In the spring of that same year, Brad had another major surgery that forced him to travel out of state because there was only one doctor on the planet who could perform that particular procedure. Afterward, back home and encased in a neck to ankle body cast, Brad was confined to a hospital bed. It was then that I had the opportunity, along with my husband, to provide homebound instruction that would get him through the remaining months of his eighth grade year. We called it “tag-team tutoring”—we took turns coaching Brad through language arts and social studies; science and algebra.
Those sessions were hard for us, not because Brad was a difficult student who was recovering from a miserable, painful and confining surgery—it was difficult because Brad kept us in stitches most of the time. Really, how could we possibly resist his charms? He was the precocious kid who had the ability to get the teacher to wander off topic but made it so much fun that getting back on topic seemed a bit draconian given the circumstances. After all, we both realized that he was smart enough to master the academics, so why not allow him to bring a bit of levity to our sessions?

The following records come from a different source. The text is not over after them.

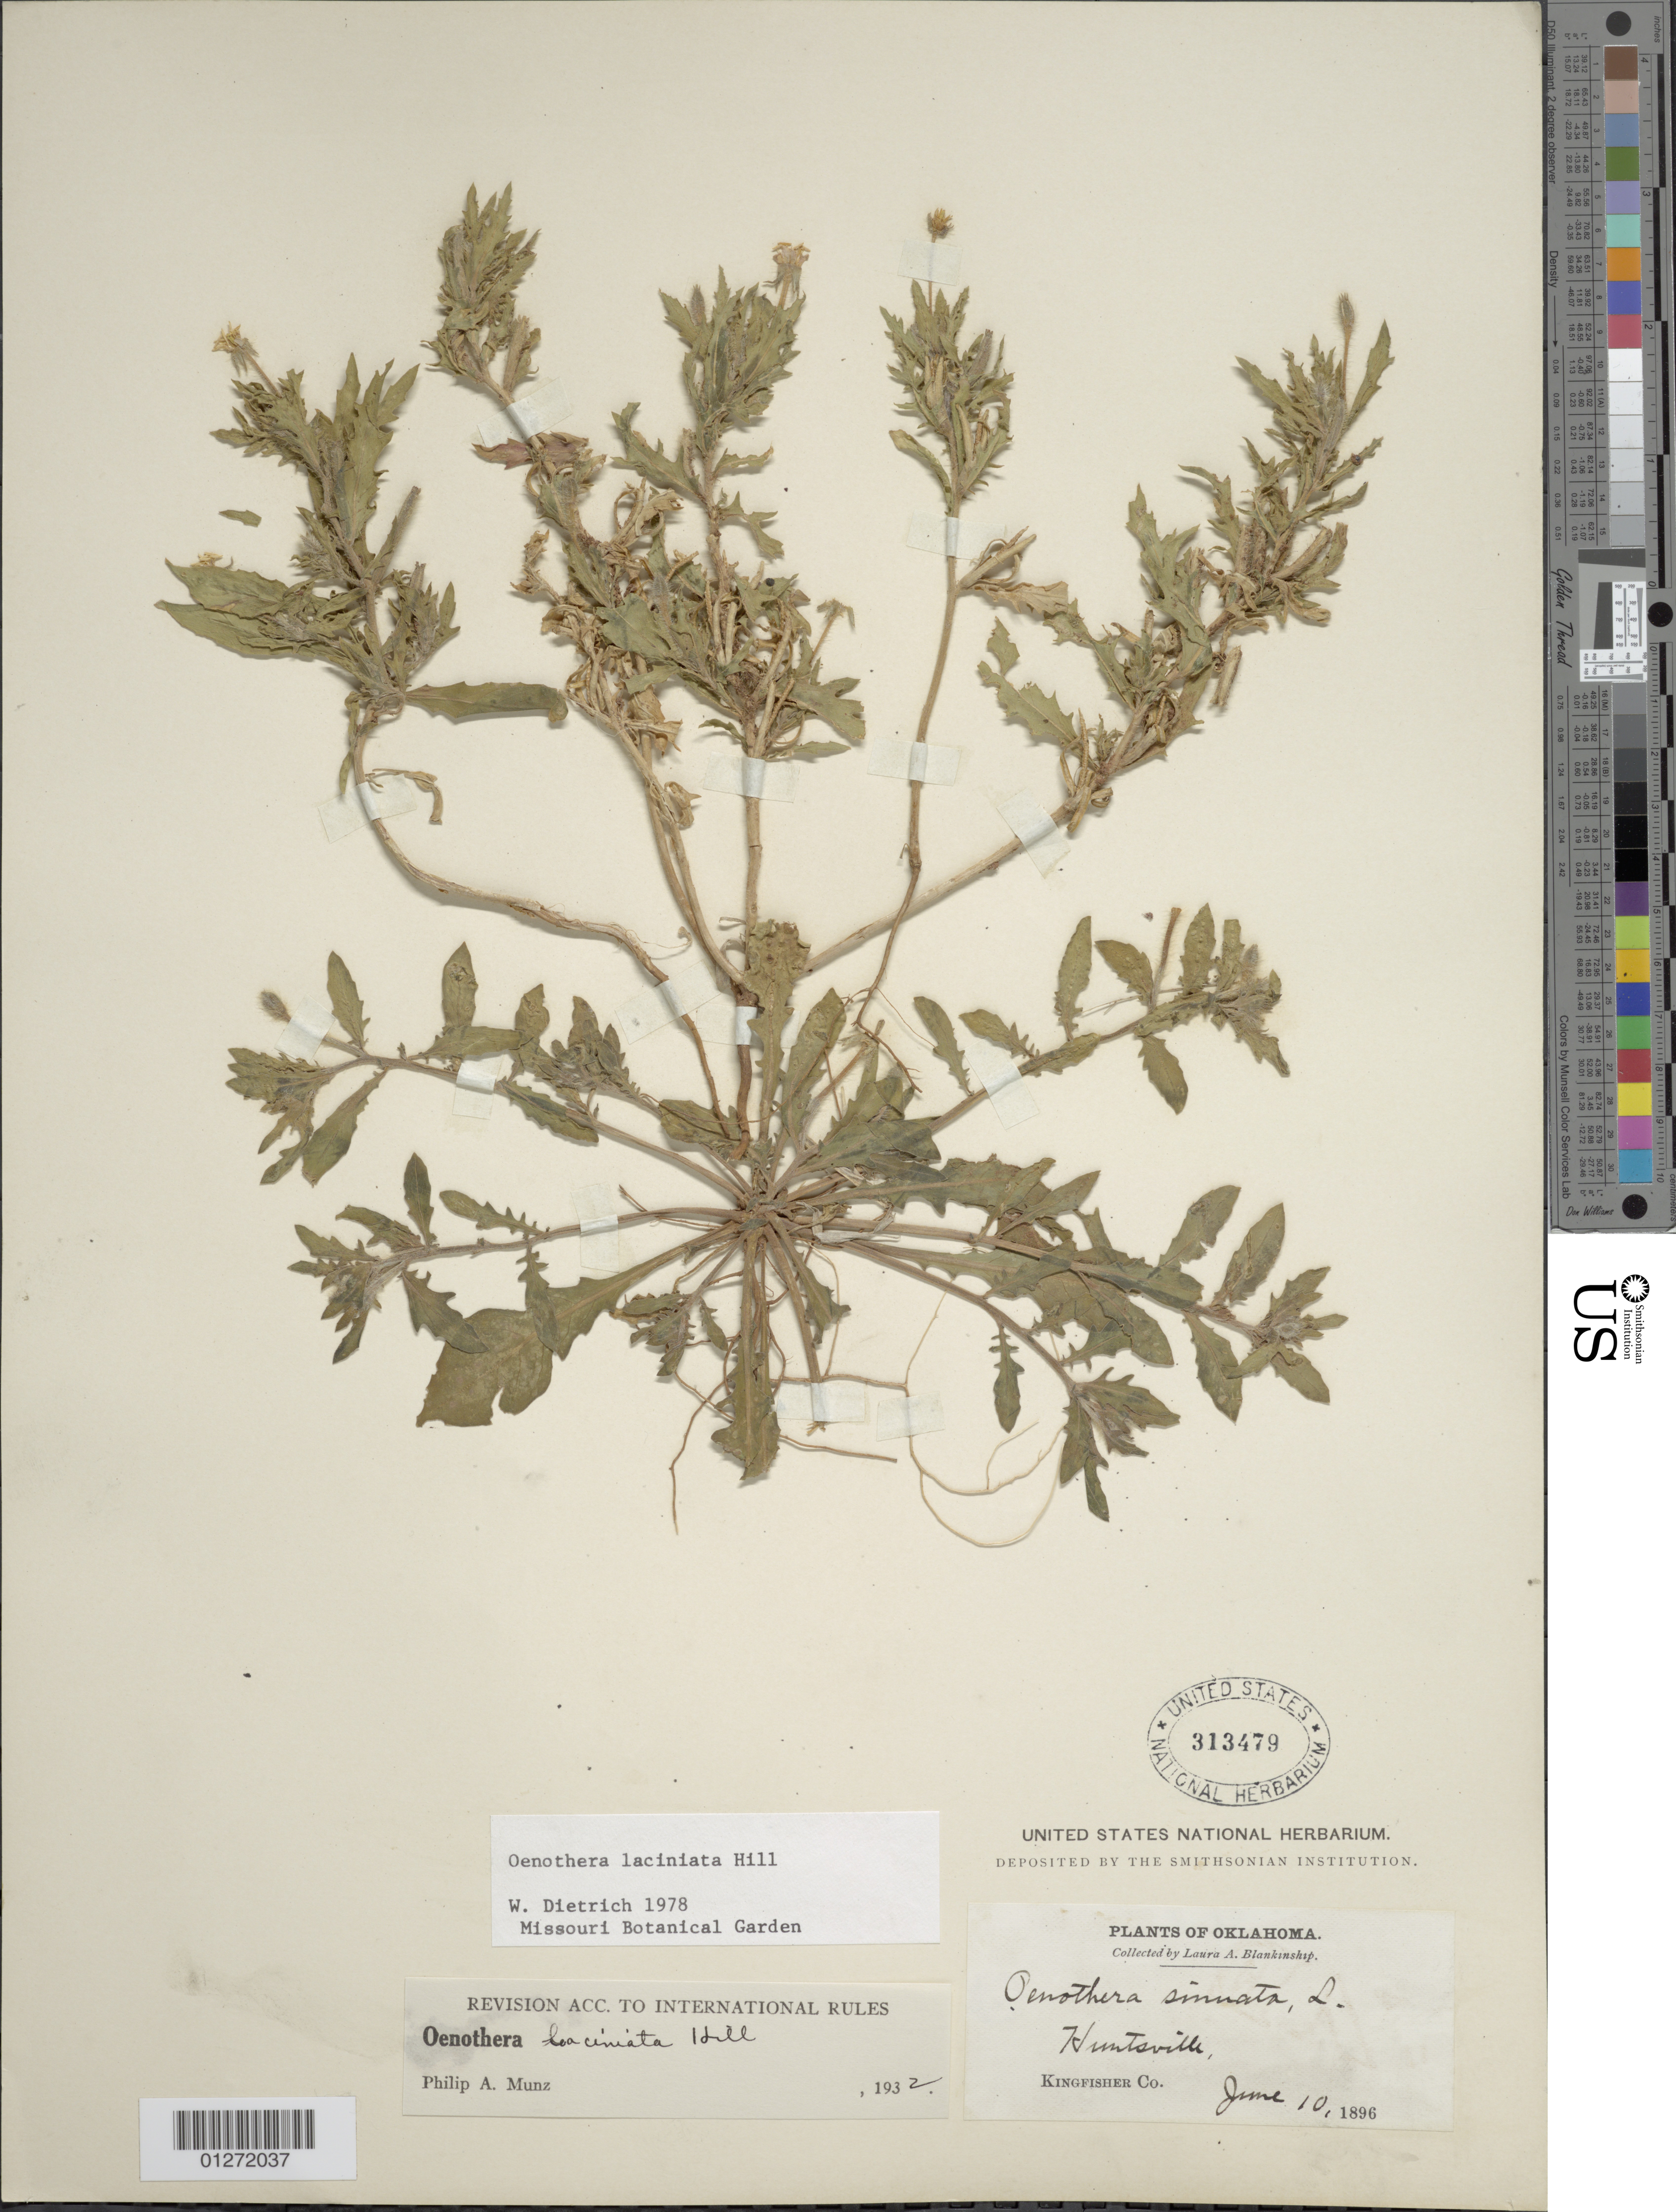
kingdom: Plantae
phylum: Tracheophyta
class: Magnoliopsida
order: Myrtales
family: Onagraceae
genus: Oenothera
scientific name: Oenothera laciniata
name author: Hill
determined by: Dietrich, W.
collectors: L. A. Blankinship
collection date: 1896-06-10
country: United States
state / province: Oklahoma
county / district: Kingfisher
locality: Huntsville.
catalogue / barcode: US 313479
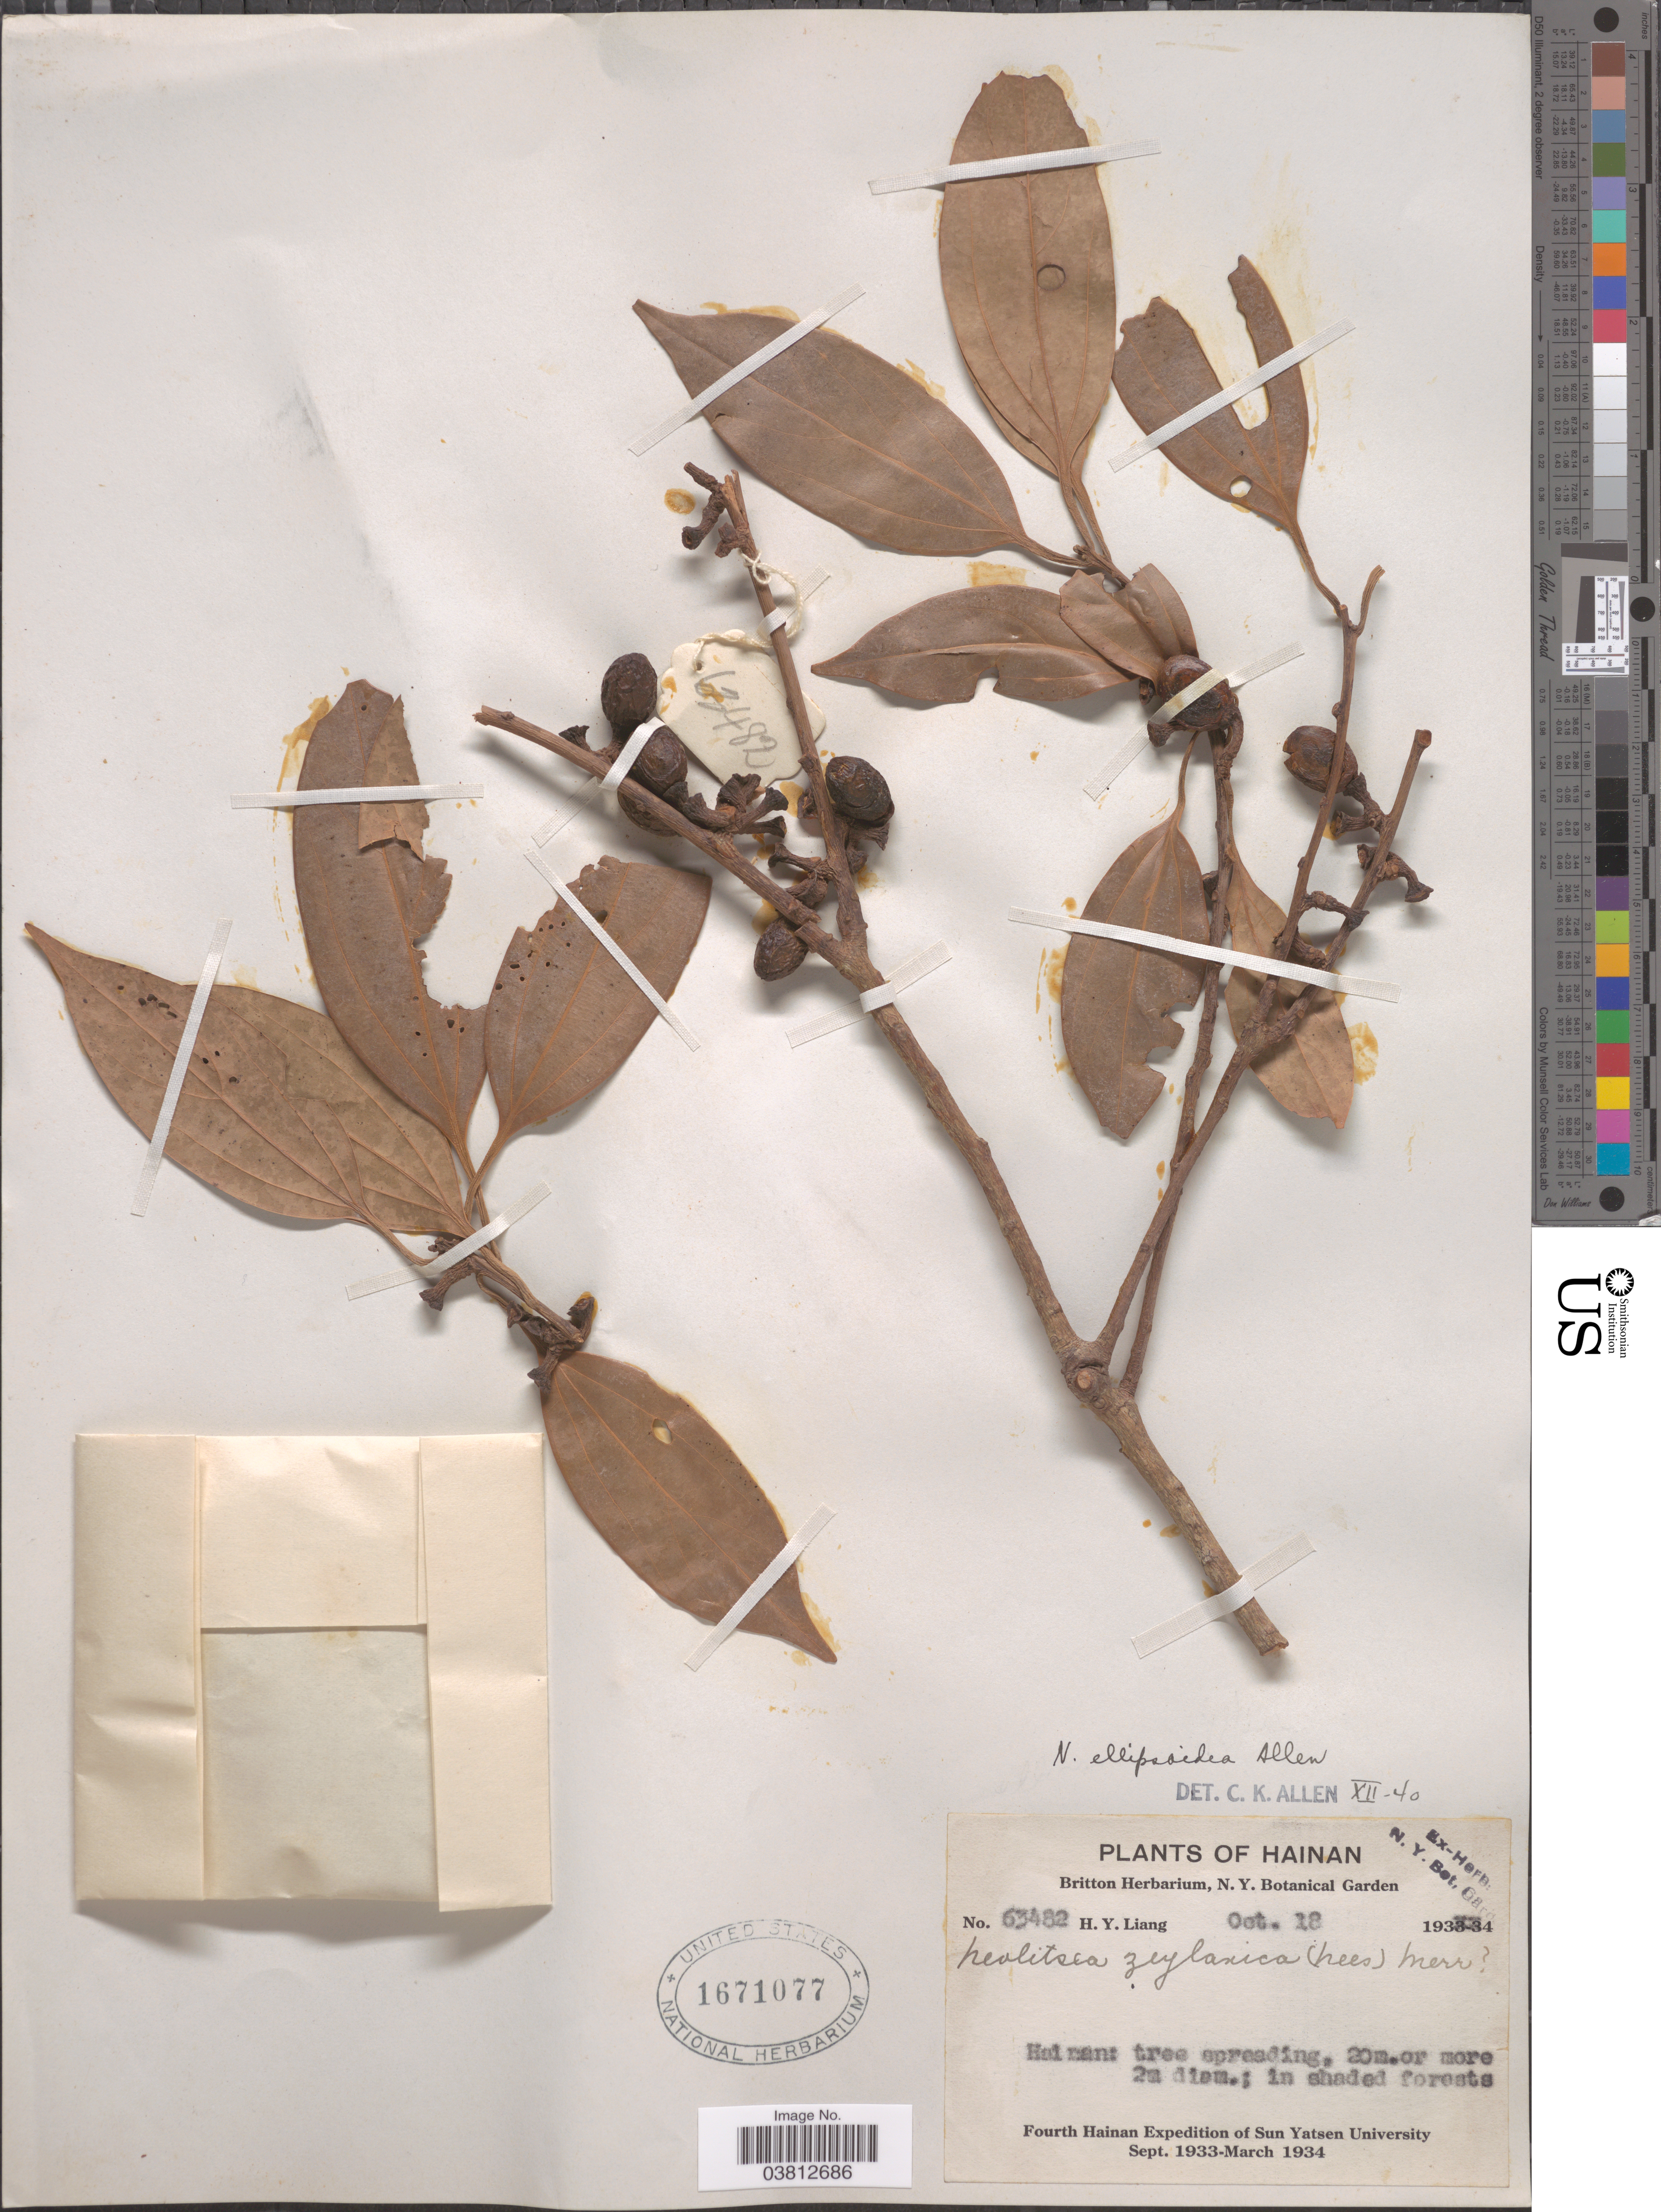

That’s right: Brad was the one driving the bus to fun-town.
The entire time I knew Brad he had a smile on his face, something clever yet funny to say, and a twinkle in his eye that always led me to believe he knew much more about everything than an eighth-grader had a right to know.
My heart was broken yesterday to learn that my Brad, now a grown man, had passed from this life to the next. My broken heart is for his parents, Jenny and Ron, who dedicated their lives to making Brad’s as full and complete as possible without allowing him to wallow in self-pity, even though his circumstances were often heartbreaking to witness. Their expectations along with their hopes and dreams for Brad, both academically and socially, were just the same as any parents would be with a fully able young man, and I often marveled at their ability to set such high standards. At the same time I was overwhelmed that Brad often surpassed his parents’ expectations. He certainly surpassed mine.
Brad, I close my eyes today and imagine you standing straight and tall, in a body unfettered by pain and able to reach new heights. I see you doing all the things young boys do in their youth, in their adolescence, and in their adulthood without every movement bringing you pain and agony and the frustration of always having to be three times the man you were here on Earth just to live a full life.
You’re home now, Brad. Relax. Stretch out that amazingly strong body of yours and rest in the knowledge that your remarkable and wonderful spirit has made such a lasting and positive impact on everyone who was blessed to have known you.